There is no Alabama regulator for this. Consumer debt settlement, the FTC bans upfront fees, there's a rulebook. But when it comes to Business-to-business? Nothing. Alabama doesn't license business debt settlement companies, doesn't examine them. It's contract law and UCC Article 9 and that's it. When you’re considering hiring a business debt settlement company, you have to be extra cautious, and aware, of everything going on in the industry and who you’re about to hire.. So when an outfit tells you they're "fully compliant in Alabama" - compliant with what. There's no exam to pass. And half the "companies" ranking for "Alabama business debt settlement" are a call center in Boca that bought the keyword and has never set foot in Birmingham.
So the vetting is on you. There’s no simple way to say it. At Delancey Street, we’ve created the only blue chip company in the business debt settlement industry.
The one thing that actually decides your case
The single fact that decides whether you have any leverage on a merchant cash advance is whether your MCA is really a purchase of receivables or a disguised loan. Many MCA companies skirt usury laws, by flagging it as an advance, not a loan.
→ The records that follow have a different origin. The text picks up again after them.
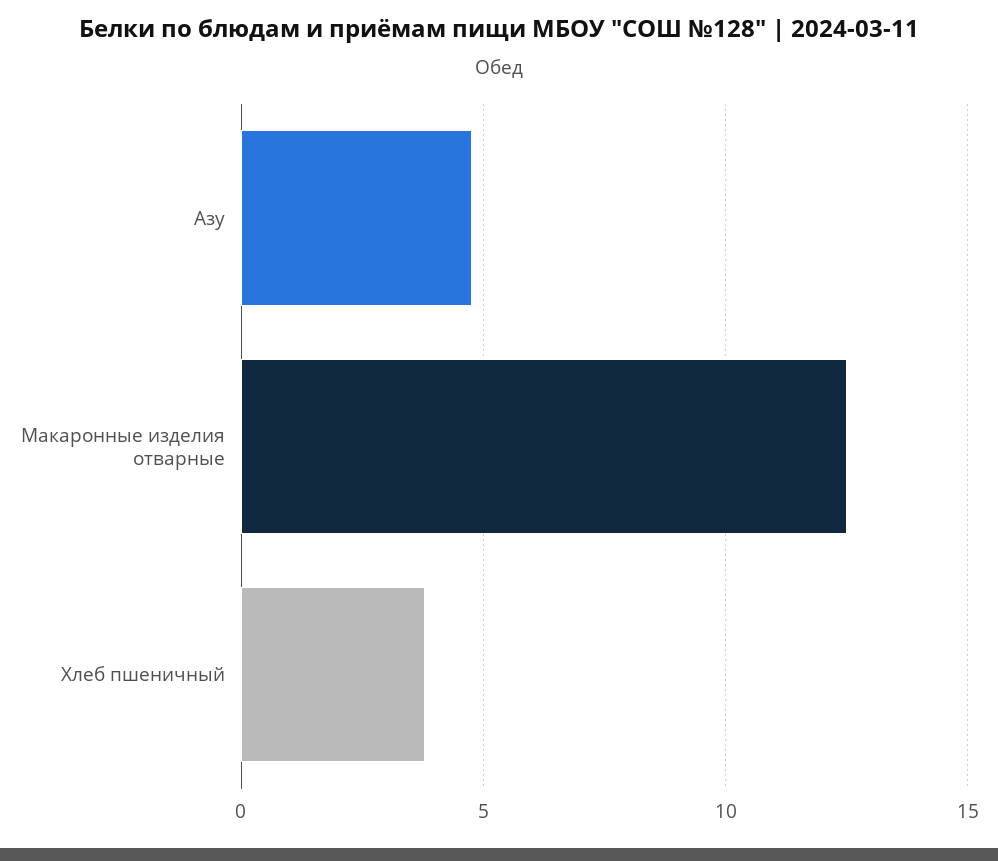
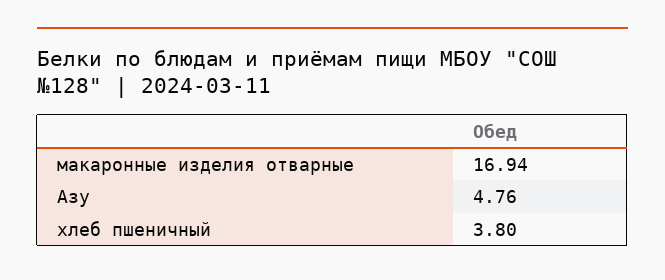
  {
    "Азу": 4.76,
-   "Макаронные изделия отварные": 12.5,
+   "Макаронные изделия отварные": 16.94,
    "Хлеб пшеничный": 3.8
  }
Why it matters this much: an MCA is written as the funder buying your future receivables. This is a technical definition that has legal implications. Every state has usury laws for normal business loans, but none for MCA factor rates. When you get an MCA, from an MCA lender, they are lending you money. That's not a technicality, it's the entire reason the product exists. If it were a loan it'd be wildly illegal - Alabama's legal interest rate sits down around 6%, and your factor rate pencils out to triple-digit APR.
Loan = usurious = void.
Purchase of receivables = perfectly legal, escapes the usury rules completely.
Courts look at what the contract actually does, not the label. Roughly three things: is there a real reconciliation provision (can you actually call them and adjust the daily debit when revenue drops and do they honor it?), is the payment fixed no matter what your sales do, and who eats it if the business dies.
A contract with a dead reconciliation clause and a fixed daily ACH that pulls the same whether you did $40k that week or $400 - smells like a loan. And if it's a loan, it might be void, and this is a credible defense strategy that has been validated in court.
A settlement shop that can't talk to you about your own reconciliation clause on the first call is taking your money to send emails.
What good actually looks like
- Somebody read your contract. The specific one. Not "MCAs in general." The PDF you signed.
- Lawyer involvement that's real. In Alabama the leverage lives in the characterization, so if there's no attorney who can actually file something, your "leverage" is a bluff - and the funder has seen that exact bluff a thousand times.
- Escrow in your name. Your settlement cash sits in an account you control, not theirs. Anyone who wants you funneling money into their account, run.
- They tell you when settlement is the wrong move. Sometimes you're too early, not in default, not getting a 40% deal yet.
The trap nobody mentions
Default is the leverage, but you have to avoid it if you can. To settle an MCA hard you usually have to stop paying, which trips the default, which, in practice, when you've got stacked advances looks like - everybody files at once. UCC liens, the blanket kind, sitting on file at the Alabama Secretary of State against every asset you own, equipment, inventory, the receivables themselves.
So the sequencing matters more than the discount number. Stopping payments with no plan for the lawsuits is how people lose the business they were trying to save.